Depois de tudo, não seriam os dados da Tabela 1 simples anúncio dos dados da segunda Tabela sobre comportamentos violentos? Esse é o exato sentido das associações estatisticamente significativas e das falas dos adolescentes apresentadas, pois qual é a lógica de se esperar que a formação de sujeitos traga frutos diferentes dos processos segundo os quais foram socializados e que os constituíram como tais?28,29,30 E, ainda assim, muitos resistem a sucumbir de vez aos apelos e comandos! A colonização do mundo da vida pelo mercado e pelo poder - incluam-se aí, na vida dos adolescentes do Morro das Pedras, as dificuldades de sobrevivência, a exclusão, o preconceito, a violência interpessoal, a violência institucional, o tráfico - faz com que a violência passe à condição primeira de mediação das relações estabelecidas.

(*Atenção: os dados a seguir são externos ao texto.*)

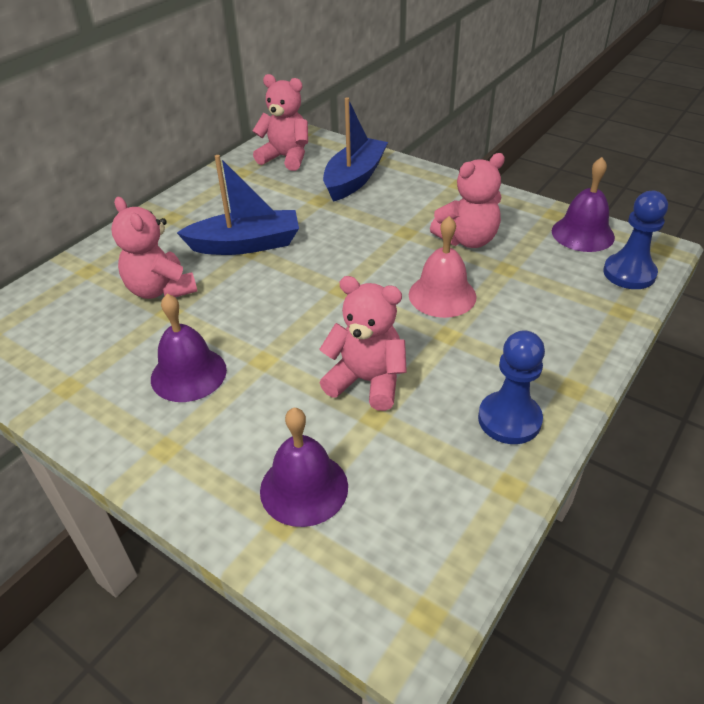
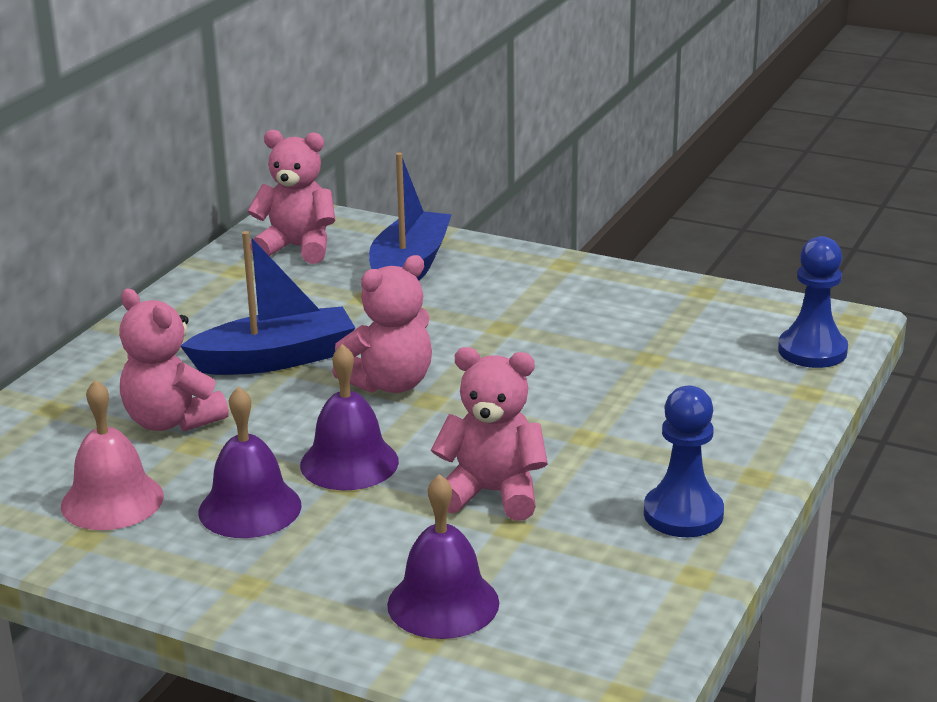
camera: 10 degrees left, 15 degrees down
(442, 295) = (569, 395): pink bell -> pink bell (112, 501)
(467, 240) = (590, 330): pink teddy bear -> pink teddy bear (390, 384)
(582, 234) = (745, 311): purple bell -> purple bell (349, 463)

Sua presença permanente marca a vida das pessoas, constroi as suas personalidades, define os seus caminhos e produz uma nova cultura, uma nova concepção, um novo jeito de se relacionar com o outro - a violência tem agora o papel de norma.

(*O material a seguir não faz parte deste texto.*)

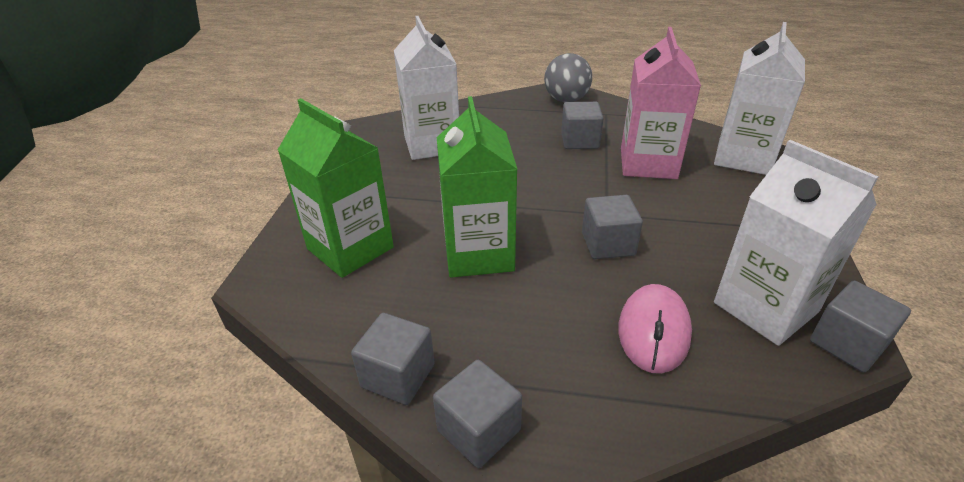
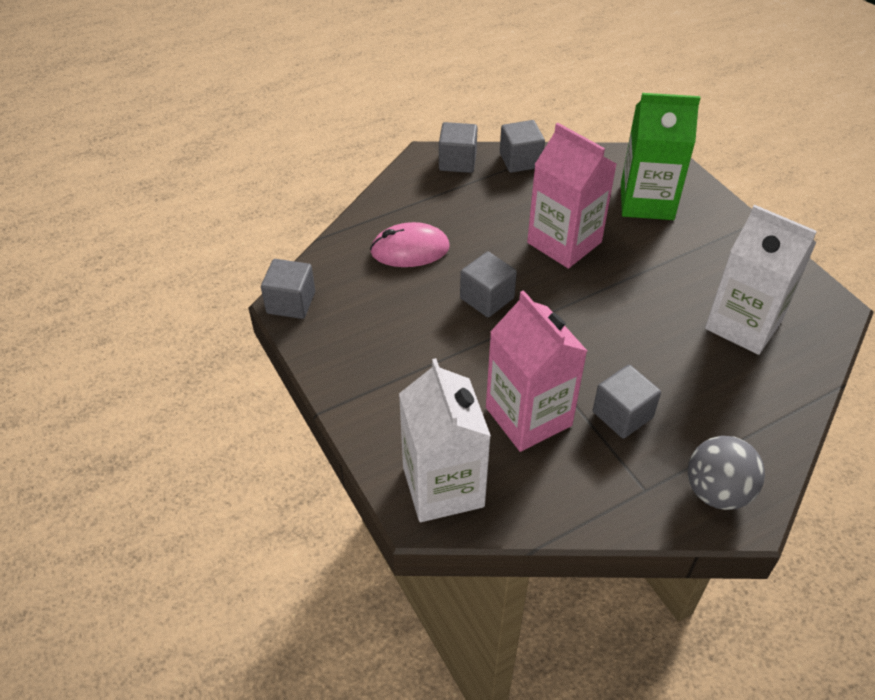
camera: 140 degrees right, 10 degrees up
(478, 253) = (564, 242): green carton -> pink carton
(654, 331) = (410, 250): pink mouse -> pink mouse turned 75 degrees counterclockwise
(765, 307) = (350, 303): white carton -> none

Questão de você viver num lugar onde a maioria da sua vida é... tipo assim, você viveu a maioria da sua vida onde só rola tiros, uma hora você acaba se acostumando, sô. Igual lá na rua, antigamente vivia cheio de gente assim, dava um tiro e rapidinho espalhava todo mundo, agora tá dando tiro ali na frente tem gente andando com toda calma pra cá, não vai pra lá, mas vem pra cá, não tem aquele desespero mais. Com o tempo você acaba se acostumando.

Suas leis devem ser seguidas por todos - a violência tem regras que a gente tem de seguir. Processo brutal de reificação, que goza de legitimidade porque assume ante os olhos dos adolescentes a feição de natureza: é instinto humano... O cara foi lá e matou ele. E aí, o que que aconteceu? A família dele foi e vingou. Vai matando... Passa de filho para pai, de pai para filho. E, mais importante, rouba deles qualquer possibilidade de saída: não adianta.

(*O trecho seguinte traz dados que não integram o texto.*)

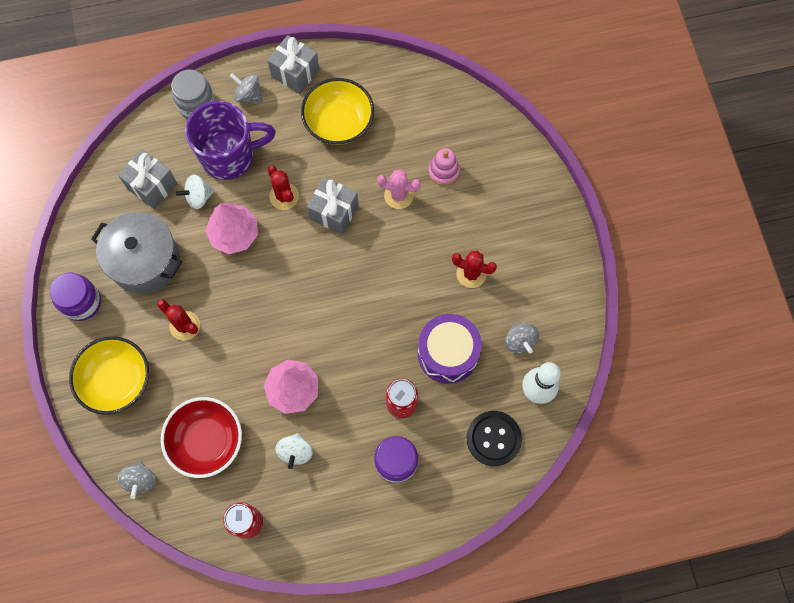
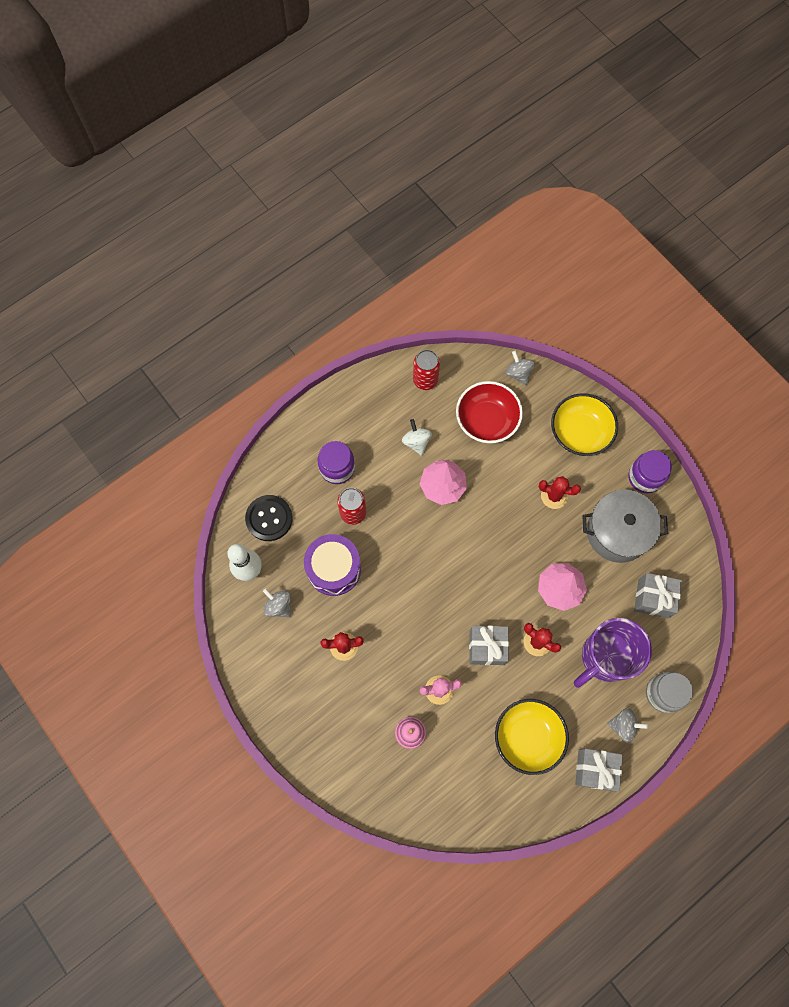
camera: 155 degrees right, 0 degrees up
(198, 197) = (608, 607): white spinning top -> none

Para concluir, resta dizer que essa situação tão indevassável ao olhar do adolescente não precisa de fato ser assim - é só lembrar que, segundo nossa orientação teórica, essa situação tem início com a supressão das interações linguisticamente mediadas, na qual todos se reconhecem como sujeitos, autênticos portadores de competências, direitos e vontades. De forma muito perspicaz, os próprios adolescentes perceberam, a perda dessa intersubjetividade reciprocamente reconhecida pelo simples uso inadequado da palavra pode levar a lugares impensáveis de violência. O que dirá, pela miséria, exclusão, domínio absurdo e desigual... Por outro lado, a simples retomada de práticas tão cotidianas, que se confundem com o próprio homem e sua história, disponíveis a todos sem exceção desde tempos imemoriais, podem estar na raiz da solução e impedir, de modo preventivo, a escalada para situações completamente fora de controle. Não vale a pena inaugurar um novo olhar?